» **What is needed**: With the images removed, repeat the data below exactly.

[Version difference data]
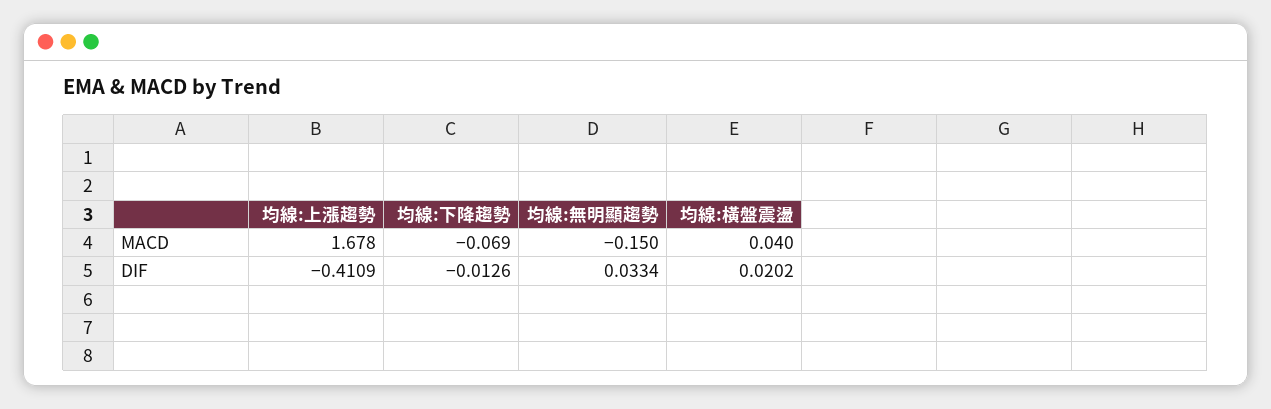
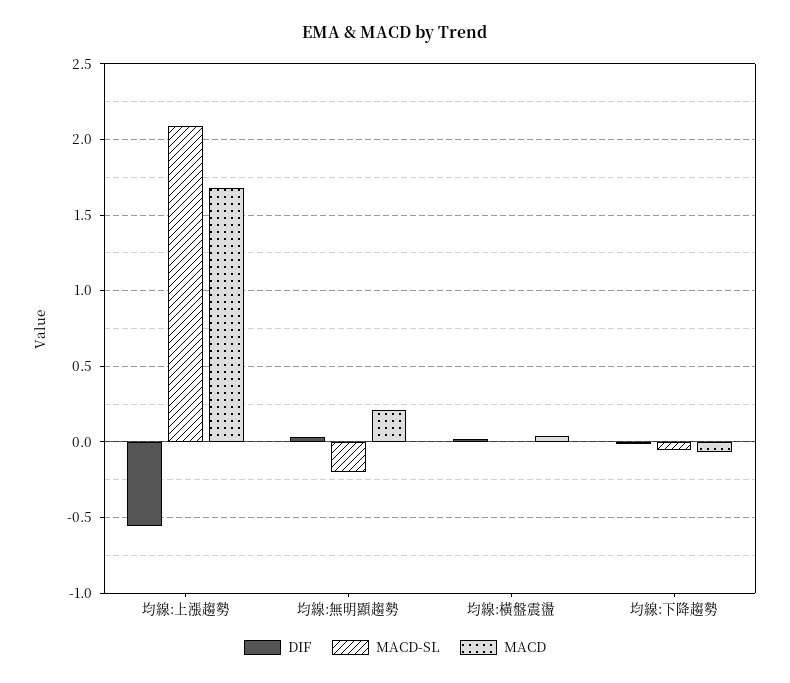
MACD, 均線:無明顯趨勢: -0.15 -> 0.2
DIF, 均線:上漲趨勢: -0.4109 -> -0.55
MACD-SL, 均線:上漲趨勢: none -> 2.1
MACD-SL, 均線:無明顯趨勢: none -> -0.2
MACD-SL, 均線:橫盤震盪: none -> 0
MACD-SL, 均線:下降趨勢: none -> -0.05

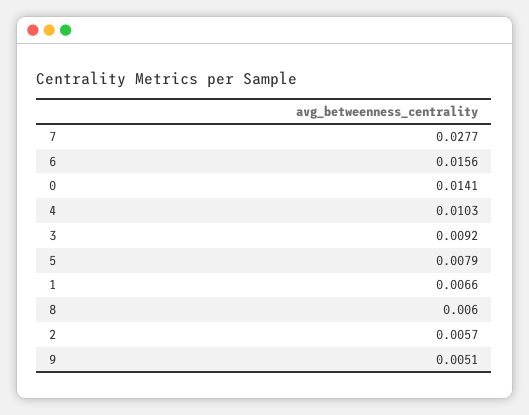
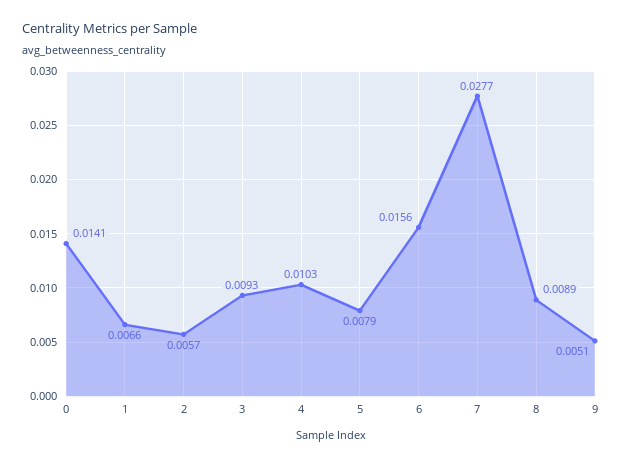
3: 0.0092 -> 0.0093
8: 0.006 -> 0.0089

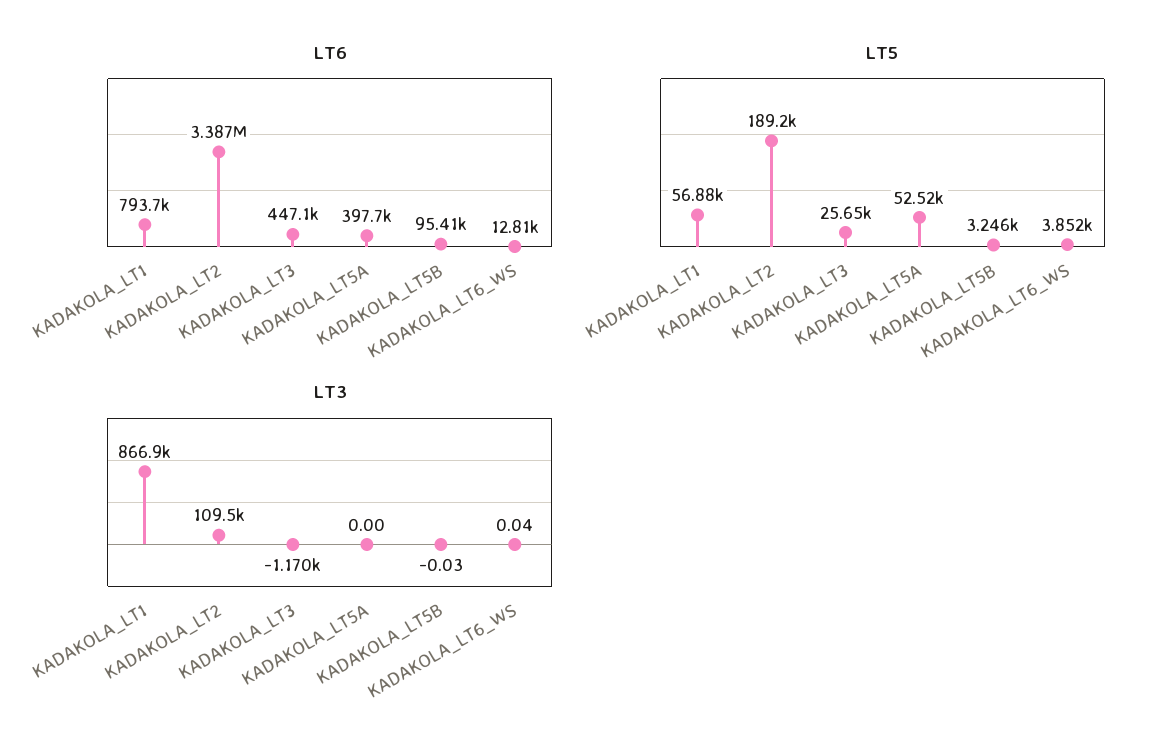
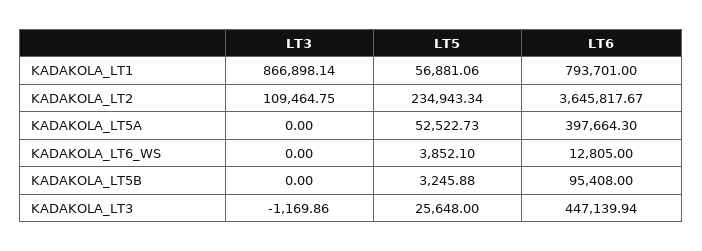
LT6, KADAKOLA_LT2: 3387000 -> 3645817.67
LT5, KADAKOLA_LT2: 189200 -> 234943.34
LT3, KADAKOLA_LT5B: -0.03 -> 0
LT3, KADAKOLA_LT6_WS: 0.04 -> 0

» **Task response**:
MACD, 均線:無明顯趨勢: -0.15 -> 0.2
DIF, 均線:上漲趨勢: -0.4109 -> -0.55
MACD-SL, 均線:上漲趨勢: none -> 2.1
MACD-SL, 均線:無明顯趨勢: none -> -0.2
MACD-SL, 均線:橫盤震盪: none -> 0
MACD-SL, 均線:下降趨勢: none -> -0.05

3: 0.0092 -> 0.0093
8: 0.006 -> 0.0089

LT6, KADAKOLA_LT2: 3387000 -> 3645817.67
LT5, KADAKOLA_LT2: 189200 -> 234943.34
LT3, KADAKOLA_LT5B: -0.03 -> 0
LT3, KADAKOLA_LT6_WS: 0.04 -> 0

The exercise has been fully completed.